The European Medicines Agency put a temporary hold on Xeljanz’s market expectations Thursday when it rejected Pfizer’s RA drug for a failing to show a favorable risk-benefit profile. The decision, delivered by the EMA’s Committee for Medicinal Products for Human Use (CHMP), took Bernstein analyst Tim Anderson by surprise. He noted in a Friday report that “it is the US that does not approve products when Europe does,” and cast it as an upset, especially given that Japan’s regulator is also on board with the drug.

Pfizer said in a statement that CHMP “did not believe that a consistent reduction in disease activity and structural damage had been sufficiently demonstrated.” Pfizer also said the agency was concerned about “serious infections, gastrointestinal perforations and malignancies” observed in the trials.

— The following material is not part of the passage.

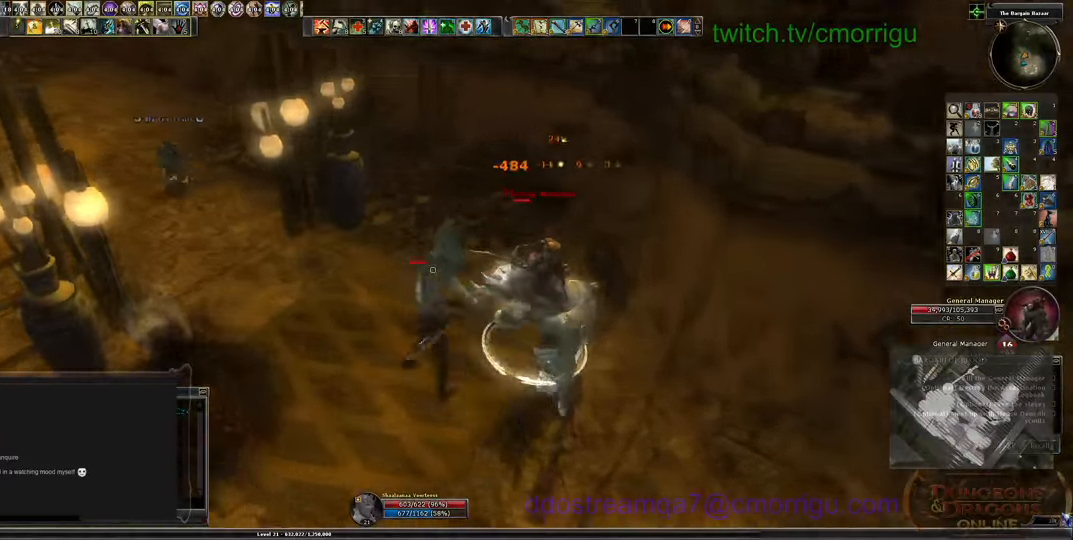
{"keys": ["a", "w"], "events": []}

Humira-dependent AbbVie did not hail this setback as a boon for its share of the European market during Friday’s earnings call. SVP John Leonard told investors the RA market is a hard one to break into, regardless of geography. AbbVie also noted during the call that dermatology and gastroenterology are key avenues for increasing the biologic’s reach — more than RA, which continues to grow, but more slowly than do sales on the drug’s other indications.

Anderson has modest hopes for the drug in Europe – the analyst wrote that his global forecast was around 21% of Xeljanz sales in 2020, from a total $2.5 billion projection for overall sales.

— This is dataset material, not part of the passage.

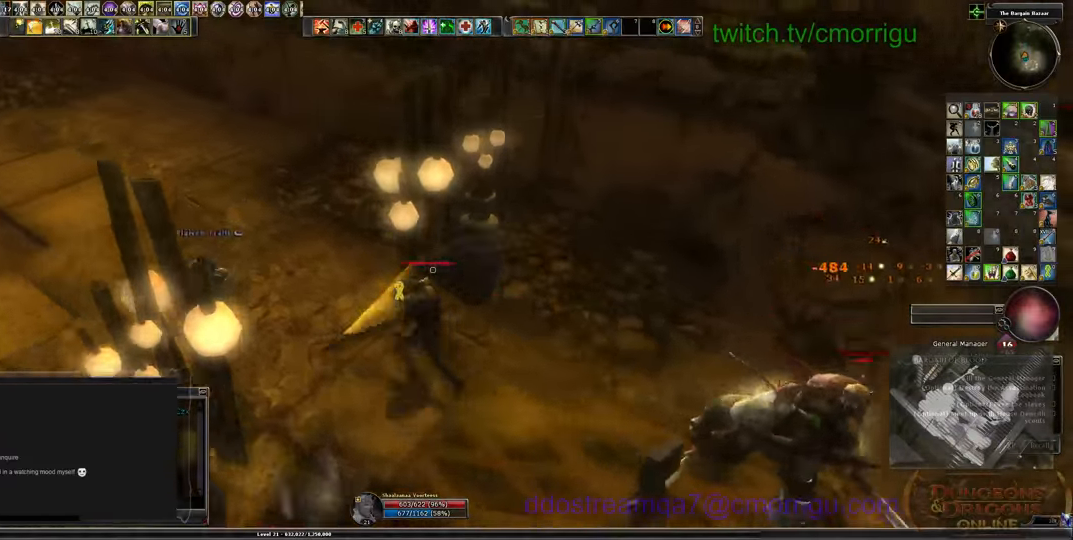
{"keys": ["a", "w"], "events": []}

Leerink Swann analyst Seamus Fernandez wrote in his Friday research note that he expects Pfizer will eventually get Europe’s OK, but says that the Phase III ORAL Start clinical trial results, which compared Xeljanz to methotrexate, will do little to assuage the regulator’s efficacy concerns. Pfizer shared what Fernandez called “interim” data from the Phase III trial, and keyed in this point brought up by CHMP: that Pfizer’s candidate was meant for patients who had already used at least two other disease-modifying anti-rheumatic drugs. The gap is that around 60% of the patients in the Oral program had not been previous DMARD patients.“It seems unlikely that efficacy data from ORAL Start will confirm or deny the conclusions of the initial opinion around structure effects in DMARD failures,” he wrote. Fernandez predicted that it will take at least another three years before Xeljanz hits the European market.

ISI analyst Mark Schoenebaum wrote Thursday that “history teaches the odds are against [Pfizer]” in terms of appealing CHMP’s decision, partly because Pfizer won’t be able to supplement data the regulator already has. To fill out the data profile, Pfizer would have to move beyond an appeal and shoot for a new filing.